Der Herausgeber präsentiert mit diesem Buch einen Praxisleitfaden für den Umgang mit Transidentität und geschlechtlichen Identitäten jenseits von männlich und weiblich (intergeschlechtliche und nichtbinäre Menschen und das sogenannte dritte Geschlecht) in der Arbeitswelt. Das Werk richtet sich an Personalverantwortliche in Unternehmen und im öffentlichen Dienst ebenso wie an Personen, die ein transidentes Coming-out und einen Wechsel der im Arbeitsumfeld gelebten Geschlechtsrolle vor sich haben. Das Buch bietet einen Überblick über den Stand der rechtlichen Rahmenbedingungen geschlechtlicher Transition in Deutschland sowie einen ganzheitlichen und pragmatischen Ansatz für die betriebliche und behördliche Praxis im Umgang mit vielfältigen Geschlechtsidentitäten.

Autor:innen

Der Herausgeber David Scholz ist Berater für Geschäftsentwicklung und Diversity für Kanzleien und Unternehmen. Nach seinem Studium der Rechtswissenschaften und des Wirtschaftsrechts in Trier und Köln (Diplom-Wirtschaftsjurist, FH) sowie einem betriebswirtschaftlichen Masterabschluss (MBA) in den Niederlanden arbeitete er über 20 Jahre als Marketingspezialist und Führungskraft in internationalen Wirtschaftskanzleien. Hier engagierte er sich seit 2012 ehrenamtlich in Diversity-Zusammenhängen, bevor er im Jahr 2016 seinen Geschlechtsrollenwechsel von Frau zu Mann vollzog.

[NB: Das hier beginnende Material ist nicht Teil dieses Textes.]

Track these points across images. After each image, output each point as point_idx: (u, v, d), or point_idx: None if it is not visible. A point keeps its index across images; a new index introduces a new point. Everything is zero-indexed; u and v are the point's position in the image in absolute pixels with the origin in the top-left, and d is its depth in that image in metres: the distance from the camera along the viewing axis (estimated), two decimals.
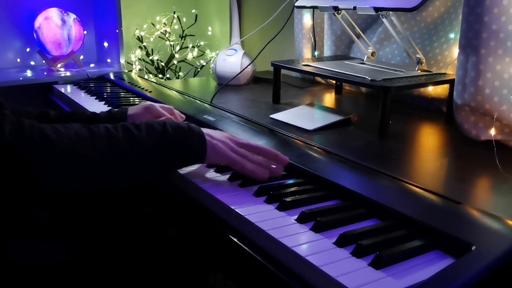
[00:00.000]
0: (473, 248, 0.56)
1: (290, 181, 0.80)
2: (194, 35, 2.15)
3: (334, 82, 1.54)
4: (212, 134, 0.81)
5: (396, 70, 1.18)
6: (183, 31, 2.12)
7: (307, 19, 1.65)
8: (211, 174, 0.84)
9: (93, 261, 0.84)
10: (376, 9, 1.12)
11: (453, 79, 1.08)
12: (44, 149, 0.67)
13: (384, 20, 1.17)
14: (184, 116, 1.11)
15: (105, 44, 2.08)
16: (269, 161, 0.81)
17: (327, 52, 1.60)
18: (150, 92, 1.45)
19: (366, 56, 1.32)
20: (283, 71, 1.35)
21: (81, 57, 2.06)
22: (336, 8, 1.24)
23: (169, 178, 0.84)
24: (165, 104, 1.14)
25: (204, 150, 0.78)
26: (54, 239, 0.85)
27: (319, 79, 1.66)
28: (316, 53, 1.65)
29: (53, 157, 0.67)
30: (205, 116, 1.13)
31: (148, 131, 0.75)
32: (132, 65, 2.03)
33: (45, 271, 0.78)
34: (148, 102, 1.08)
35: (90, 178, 0.70)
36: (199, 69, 2.13)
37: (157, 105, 1.08)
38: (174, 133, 0.77)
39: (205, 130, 0.80)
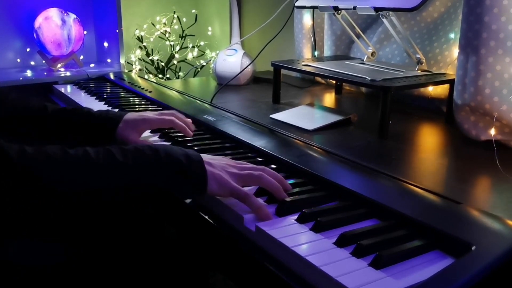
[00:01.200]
0: (473, 248, 0.56)
1: (290, 181, 0.79)
2: (194, 35, 2.15)
3: (334, 82, 1.54)
4: (213, 162, 0.73)
5: (396, 70, 1.18)
6: (183, 31, 2.12)
7: (307, 19, 1.65)
8: None
9: (93, 261, 0.84)
10: (376, 9, 1.12)
11: (453, 79, 1.08)
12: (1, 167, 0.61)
13: (384, 20, 1.17)
14: (190, 120, 1.06)
15: (105, 44, 2.08)
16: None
17: (327, 52, 1.60)
18: (150, 92, 1.45)
19: (366, 56, 1.32)
20: (283, 71, 1.35)
21: (81, 57, 2.06)
22: (336, 8, 1.24)
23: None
24: (166, 111, 1.08)
25: (204, 181, 0.70)
26: (54, 239, 0.85)
27: (319, 79, 1.66)
28: (316, 53, 1.65)
29: (12, 176, 0.62)
30: (205, 116, 1.13)
31: (136, 157, 0.68)
32: (132, 65, 2.03)
33: (45, 271, 0.78)
34: (147, 114, 1.02)
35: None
36: (199, 69, 2.13)
37: (157, 113, 1.02)
38: (167, 161, 0.69)
39: (205, 158, 0.73)
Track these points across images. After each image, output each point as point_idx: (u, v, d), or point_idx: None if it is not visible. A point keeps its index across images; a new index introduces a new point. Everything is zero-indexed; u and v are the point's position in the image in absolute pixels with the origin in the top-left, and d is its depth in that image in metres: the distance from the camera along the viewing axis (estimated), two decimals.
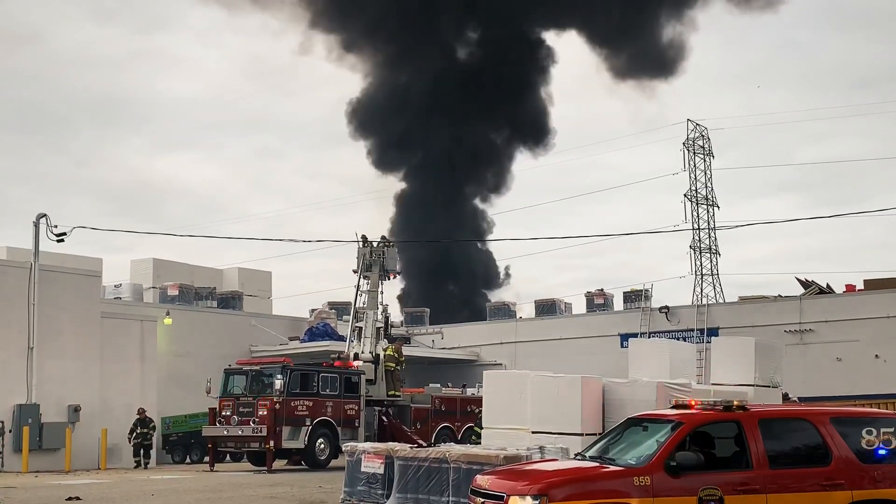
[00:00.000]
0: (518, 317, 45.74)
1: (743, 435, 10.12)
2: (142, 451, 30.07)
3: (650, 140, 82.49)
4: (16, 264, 30.28)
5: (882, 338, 34.90)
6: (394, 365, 29.92)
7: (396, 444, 17.24)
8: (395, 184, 58.70)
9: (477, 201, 58.51)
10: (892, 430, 10.38)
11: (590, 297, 44.40)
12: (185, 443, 35.09)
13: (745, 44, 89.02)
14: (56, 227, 29.27)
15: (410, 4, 55.08)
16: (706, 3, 59.21)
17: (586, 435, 16.62)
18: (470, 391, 33.03)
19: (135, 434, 29.96)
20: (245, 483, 22.11)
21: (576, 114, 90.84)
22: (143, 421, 29.97)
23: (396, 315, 44.42)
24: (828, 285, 39.53)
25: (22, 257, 31.44)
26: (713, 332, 36.47)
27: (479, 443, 21.51)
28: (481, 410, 26.26)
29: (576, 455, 11.80)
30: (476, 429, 25.55)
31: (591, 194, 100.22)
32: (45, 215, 29.56)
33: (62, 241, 29.35)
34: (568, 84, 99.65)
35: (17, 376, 28.62)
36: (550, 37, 59.91)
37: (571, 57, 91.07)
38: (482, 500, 10.27)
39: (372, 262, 31.27)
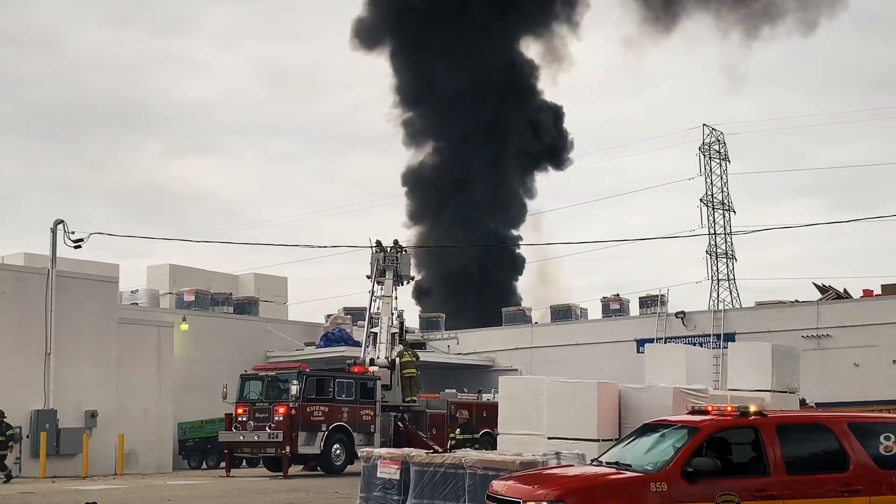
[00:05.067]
0: (533, 322, 45.66)
1: (760, 441, 10.07)
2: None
3: (666, 144, 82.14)
4: (33, 270, 30.50)
5: None
6: (415, 370, 29.90)
7: (412, 449, 17.23)
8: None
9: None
10: None
11: (605, 303, 44.24)
12: (202, 448, 35.16)
13: (761, 46, 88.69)
14: (73, 233, 29.46)
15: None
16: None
17: (602, 440, 16.64)
18: (486, 397, 32.98)
19: None
20: (261, 489, 22.17)
21: (592, 118, 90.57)
22: None
23: (414, 320, 44.47)
24: (845, 290, 39.33)
25: (39, 263, 31.66)
26: (730, 337, 36.31)
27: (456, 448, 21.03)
28: (463, 419, 25.49)
29: (592, 461, 11.77)
30: (455, 435, 24.38)
31: (607, 199, 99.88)
32: (62, 221, 29.74)
33: (79, 247, 29.51)
34: (584, 88, 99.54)
35: (34, 382, 28.80)
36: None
37: (591, 59, 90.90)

Seit 2020 hat er unter anderem Beratungen zu Diversity-Fragen mit einem besonderen Schwerpunkt auf Transidentität in der Arbeitswelt durchgeführt. Seit April 2022 ist er als Experte für strategisches Marketing in einer internationalen Anwaltskanzlei tätig.

Jessica Heun, Dr. iur., ist Rechtsanwältin und führt eine auf das Verwaltungsrecht (Öffentliches Dienstrecht/​Beamtenrecht) und die Rechte transidenter Menschen spezialisierte Kanzlei in Berlin. In diesem Zusammenhang hat sie mehrere gerichtliche Grundsatzentscheidungen u.a. im Hinblick auf das Offenbarungsverbot erwirkt. Seit 2004 hat sie zudem viele Jahre als Fraktionsreferentin im Bundestag und im Europäischen Parlament u.a. zu Themen wie Minderheitenrechte sowie Innere Sicherheit und Öffentliches Dienstrecht gearbeitet. Sie hat Rechtswissenschaften mit dem Begleitstudium anglo-amerikanisches Recht studiert und zum Minderheiten- und Diskriminierungsschutz der Roma in der Europäischen Union promoviert.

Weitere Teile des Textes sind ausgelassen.